Elizabeth Morton has curated an exceptional exhibit of African art that entices you with open arms.

That’s intentional—you know that, right?” says Associate Professor of Art Elizabeth Morton as she leads us into Dimensions of Power, the African art exhibit at the University of Notre Dame’s Snite Museum of Art. Art Director Becky Wendt and I had been marveling about the enticing entrance to the exhibit. Everything seems to say, “Welcome.” From the bright lighting, white walls with contrasting dark floors and ceiling, transparent cases, and large indigo robe posed with arms open, it was a reminder of the tradition of hospitality so pervasive throughout the cultures and countries of Africa.

“It was essential that the exhibit be visually engaging,” Morton explains, noting that parts of the collection had previously been displayed downstairs in a much more confined space. When a large number of objects were donated to the museum by collector Owen D. Mort in 2013, the museum wanted to highlight the collection. It decided to move the African works to this spacious area and to hire Morton, who spent a year and a half curating the exhibit.
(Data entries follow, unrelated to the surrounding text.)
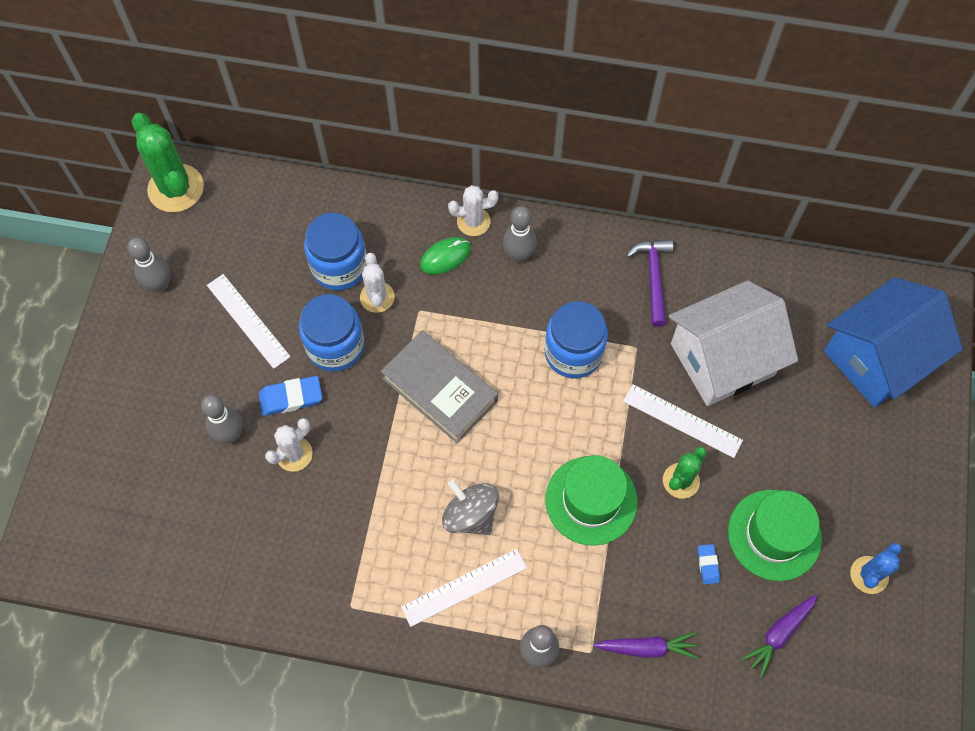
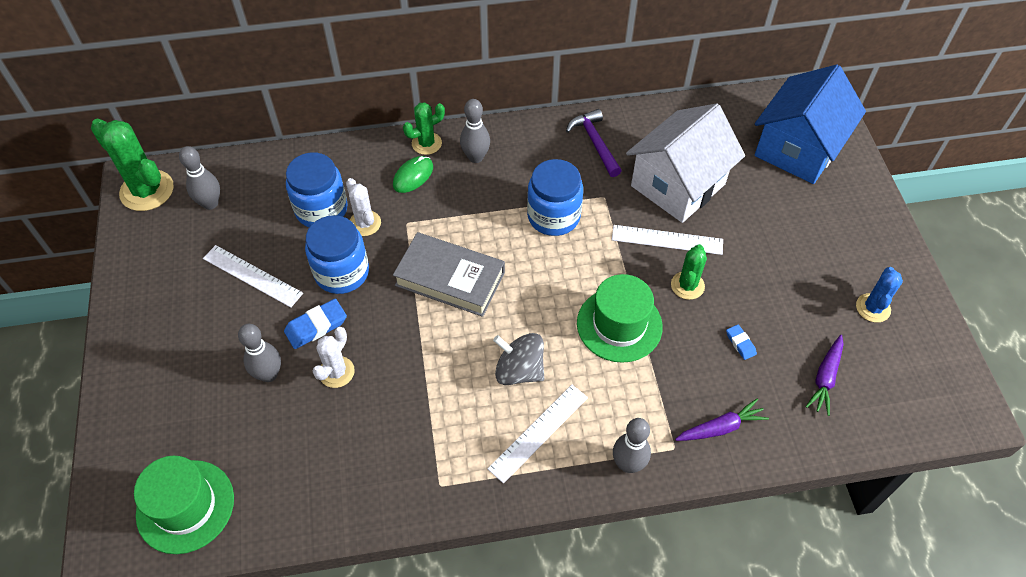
camera: 20 degrees left, 10 degrees down
grey bowling pin [127,237,171,292] -> grey bowling pin moved to [179,146,220,210]
white cactus [448,185,499,236] -> green cactus [403,102,445,155]
green hat [728,490,822,581] -> green hat moved to [134,456,234,554]

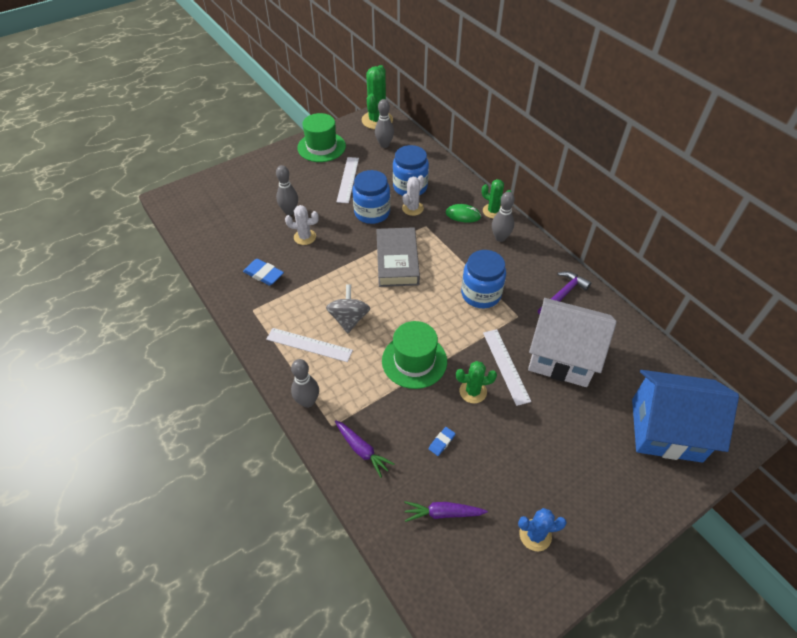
camera: 65 degrees right, 5 degrees down
green hat [134,456,234,554] -> green hat moved to [297,113,346,162]
blue eraser [284,299,347,349] -> blue eraser moved to [243,259,284,286]

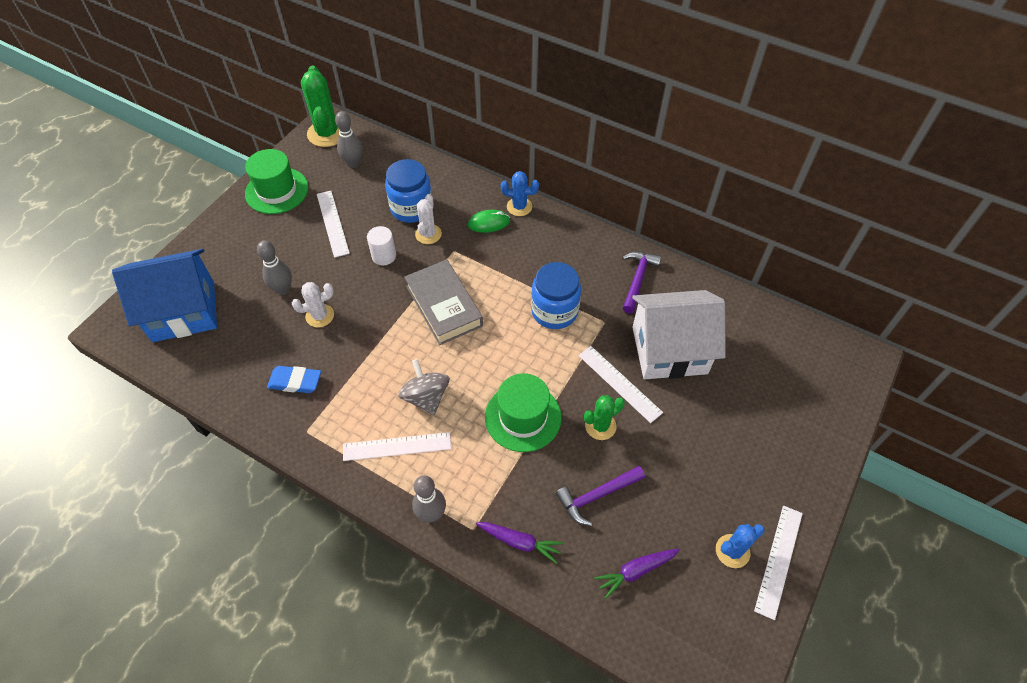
camera: 25 degrees left, 5 degrees up
blue jar [352,170,390,224] -> white cylinder [367,226,396,265]
blue eraser [429,427,455,456] -> purple hammer [556,466,645,526]
green cactus [482,179,512,219] -> blue cactus [501,171,539,216]
grey bowling pin [492,192,515,242] -> none
blue house [632,370,739,463] -> blue house moved to [112,249,217,342]
none -> white ruler [754,506,803,620]

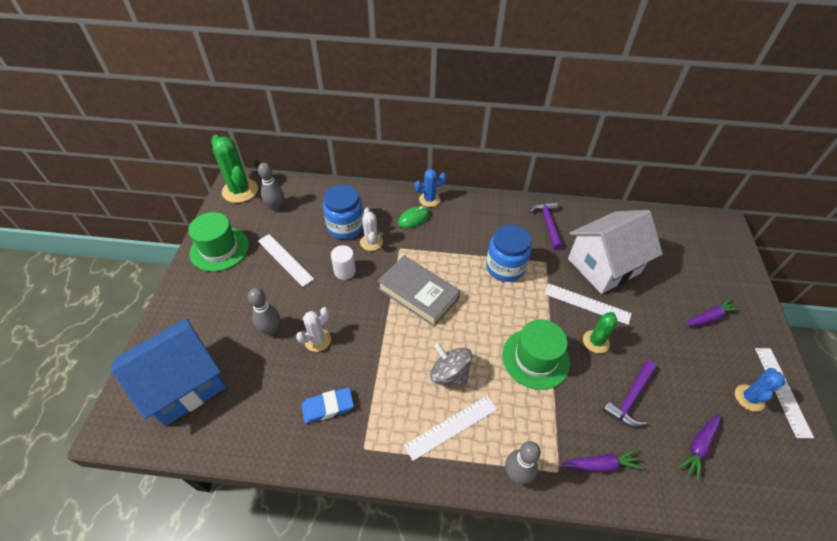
camera: 25 degrees left, 5 degrees down
none -> purple carrot [685,297,742,327]

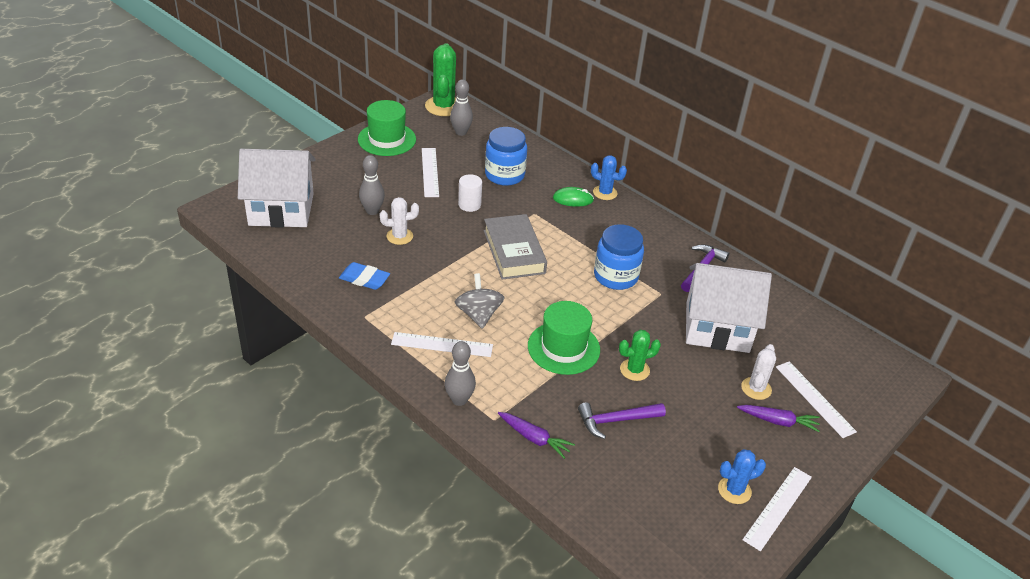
camera: 35 degrees right, 10 degrees down
blue house [110,318,226,426] -> white house [238,149,316,228]
white cactus [360,208,383,251] -> white cactus moved to [741,344,776,400]
white ruler [544,283,632,325] -> white ruler moved to [776,361,857,438]
purple carrot [678,413,720,481] -> none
“We knew we had to do something different with the African collection, and that’s when we found Elizabeth,” says Snite Museum Associate Director Ann Knoll. “We had seen the wonderful job she had done with the African collection at the IMA [Indianapolis Museum of Art]. She has a real clarity in the way she presents the information, and she does it in different ways that help viewers get familiar with the pieces.”

“It was an incredibly collaborative project,” says Morton. “We worked with Notre Dame faculty, the Africa Working Group, and I was granted two assistant curators. We did a social media campaign to learn how people would use the exhibit in teaching; how they wanted to see it presented. We heard from a lot of kindergarten through high-school teachers.”

Rather than organize the exhibit by regions, Morton decided to focus on the economic, political, social, and spiritual power the various objects possessed in their cultures.

“Much of what we now call traditional art in Africa was used for a very concrete effect,” Morton explains. “Even what appears to be decorative has a function.”

That approach meant the exhibit would need a map, which led to the exhibit’s most innovative feature.

“Without a map, Africa is meaningless to most Americans,” Morton explains. She envisioned a touchscreen that would help visitors locate where each item in the exhibit was from, as well as additional information about the culture that produced it. A proprietary app for the museum also allows viewers to scan a QR code at each object to see videos or other media to show how the object was used.

Photographer Michael Rippy made it all happen.

“I told him my idea; he said, ‘Okay, let’s do it,’” Morton says. “He looked into the technology and made into reality a vision I had only obscurely articulated.”

Even the stands had to be thoughtfully designed, Morton explains.

“For example, there’s a figure that looks like the image of a nun, but it’s a power figure, and that is signified by a nail at the bottom of the figure. The nail connects her to the ancestors. Because professors here use that figure in their teaching, our mount maker, Aaron Nicholson, made the stand so that the nail was prominently seen.”

“I am very grateful to Elizabeth for bringing distinction to our African art collection and for making it more relevant to campus and community audiences,” former Snite Museum Director Charles Loving writes in the exhibit’s catalog.

“It really is an exceptional collection of art, and so many people made this happen,” says Morton. She struggles to choose a favorite piece, pointing first to a mask from the Ivory Coast she describes as being “as good as it gets” and a masquerade dress from Nigeria with layers of cloth and meaning that are “spectacular.” She fixes on a headdress for a married woman of the Herero people—next to it is a photograph of the same piece being worn by the woman who made it.

“This photo, taken by a British colonial officer in 1935, is of this exact piece,” she explains. “You just don’t find this sort of combination very often, but that’s the nature of this entire exhibit. It really is that remarkable.”